# Instructions for the task
Find the lines in the listing below that have the word "linecap" and give their count, nothing else.

▼▼▼

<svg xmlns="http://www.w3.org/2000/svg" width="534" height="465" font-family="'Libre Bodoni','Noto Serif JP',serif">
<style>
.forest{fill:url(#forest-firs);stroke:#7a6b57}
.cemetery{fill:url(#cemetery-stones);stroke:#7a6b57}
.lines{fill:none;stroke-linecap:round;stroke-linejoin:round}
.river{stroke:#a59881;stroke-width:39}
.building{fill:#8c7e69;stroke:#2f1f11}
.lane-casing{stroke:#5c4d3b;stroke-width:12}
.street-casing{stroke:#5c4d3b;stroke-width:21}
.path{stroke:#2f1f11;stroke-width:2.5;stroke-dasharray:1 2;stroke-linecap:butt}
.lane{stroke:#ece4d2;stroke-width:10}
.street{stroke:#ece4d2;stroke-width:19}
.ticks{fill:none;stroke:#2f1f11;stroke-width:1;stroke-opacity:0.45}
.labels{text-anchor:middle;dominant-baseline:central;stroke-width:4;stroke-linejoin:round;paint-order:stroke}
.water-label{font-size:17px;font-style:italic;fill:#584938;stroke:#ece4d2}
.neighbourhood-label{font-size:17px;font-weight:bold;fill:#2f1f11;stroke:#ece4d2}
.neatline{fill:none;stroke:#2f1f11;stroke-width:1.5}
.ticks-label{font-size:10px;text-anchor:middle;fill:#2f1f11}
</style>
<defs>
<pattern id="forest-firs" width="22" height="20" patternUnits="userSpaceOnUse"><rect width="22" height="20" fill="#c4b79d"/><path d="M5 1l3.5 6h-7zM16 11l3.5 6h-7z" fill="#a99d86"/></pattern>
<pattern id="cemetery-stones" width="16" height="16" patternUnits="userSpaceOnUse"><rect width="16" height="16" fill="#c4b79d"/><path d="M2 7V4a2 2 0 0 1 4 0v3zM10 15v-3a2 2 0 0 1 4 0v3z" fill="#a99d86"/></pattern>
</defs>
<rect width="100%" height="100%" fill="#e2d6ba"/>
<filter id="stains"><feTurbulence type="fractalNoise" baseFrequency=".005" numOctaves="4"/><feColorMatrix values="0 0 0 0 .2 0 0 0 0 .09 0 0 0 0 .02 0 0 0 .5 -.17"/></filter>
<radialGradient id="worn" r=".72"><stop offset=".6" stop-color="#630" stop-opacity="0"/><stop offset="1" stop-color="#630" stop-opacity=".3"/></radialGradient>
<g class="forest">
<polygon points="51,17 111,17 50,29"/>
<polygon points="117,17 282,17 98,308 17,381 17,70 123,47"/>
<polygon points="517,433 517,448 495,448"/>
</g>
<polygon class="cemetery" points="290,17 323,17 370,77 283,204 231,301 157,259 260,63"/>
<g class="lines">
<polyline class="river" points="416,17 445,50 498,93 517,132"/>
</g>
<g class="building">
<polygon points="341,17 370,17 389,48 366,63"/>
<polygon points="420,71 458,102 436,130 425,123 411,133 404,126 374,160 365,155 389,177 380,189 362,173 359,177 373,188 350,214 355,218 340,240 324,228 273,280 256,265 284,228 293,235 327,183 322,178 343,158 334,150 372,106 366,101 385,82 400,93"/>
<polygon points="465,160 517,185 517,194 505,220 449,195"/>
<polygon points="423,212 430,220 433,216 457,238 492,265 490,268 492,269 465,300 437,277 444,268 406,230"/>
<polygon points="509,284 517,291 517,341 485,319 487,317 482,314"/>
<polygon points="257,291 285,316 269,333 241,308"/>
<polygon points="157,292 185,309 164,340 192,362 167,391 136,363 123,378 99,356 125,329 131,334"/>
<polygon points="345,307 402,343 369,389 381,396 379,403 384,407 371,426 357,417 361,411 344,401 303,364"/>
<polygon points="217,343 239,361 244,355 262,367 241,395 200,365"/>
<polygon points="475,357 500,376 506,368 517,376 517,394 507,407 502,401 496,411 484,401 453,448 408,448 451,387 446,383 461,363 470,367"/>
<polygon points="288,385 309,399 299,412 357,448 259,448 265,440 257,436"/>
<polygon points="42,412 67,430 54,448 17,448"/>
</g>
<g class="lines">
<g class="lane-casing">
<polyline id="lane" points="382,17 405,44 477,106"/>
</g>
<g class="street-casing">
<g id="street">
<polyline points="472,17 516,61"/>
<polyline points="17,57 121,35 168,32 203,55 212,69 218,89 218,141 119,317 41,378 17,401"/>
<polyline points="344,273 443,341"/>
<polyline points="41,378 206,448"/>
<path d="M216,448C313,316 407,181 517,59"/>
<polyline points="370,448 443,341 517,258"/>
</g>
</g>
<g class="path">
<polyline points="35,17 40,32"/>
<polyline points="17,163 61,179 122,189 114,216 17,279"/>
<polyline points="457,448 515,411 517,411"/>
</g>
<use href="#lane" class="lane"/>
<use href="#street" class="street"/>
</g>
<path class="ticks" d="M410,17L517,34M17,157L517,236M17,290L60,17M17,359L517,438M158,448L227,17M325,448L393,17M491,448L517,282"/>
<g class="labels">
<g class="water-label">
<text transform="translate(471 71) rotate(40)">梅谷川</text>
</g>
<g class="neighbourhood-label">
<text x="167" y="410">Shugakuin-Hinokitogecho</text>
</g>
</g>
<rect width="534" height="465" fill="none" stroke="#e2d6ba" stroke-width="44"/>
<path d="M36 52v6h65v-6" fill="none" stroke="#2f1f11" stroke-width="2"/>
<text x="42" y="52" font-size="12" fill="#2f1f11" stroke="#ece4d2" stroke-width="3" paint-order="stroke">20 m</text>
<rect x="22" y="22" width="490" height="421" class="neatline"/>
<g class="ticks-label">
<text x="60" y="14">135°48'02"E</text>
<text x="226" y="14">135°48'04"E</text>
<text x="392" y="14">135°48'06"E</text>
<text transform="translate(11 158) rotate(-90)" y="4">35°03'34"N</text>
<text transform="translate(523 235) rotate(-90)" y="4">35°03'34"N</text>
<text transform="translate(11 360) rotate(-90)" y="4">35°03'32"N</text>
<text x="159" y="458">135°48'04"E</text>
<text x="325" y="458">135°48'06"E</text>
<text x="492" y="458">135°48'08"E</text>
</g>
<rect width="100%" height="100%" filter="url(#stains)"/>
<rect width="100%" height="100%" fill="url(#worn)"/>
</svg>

▲▲▲

# Answer below
2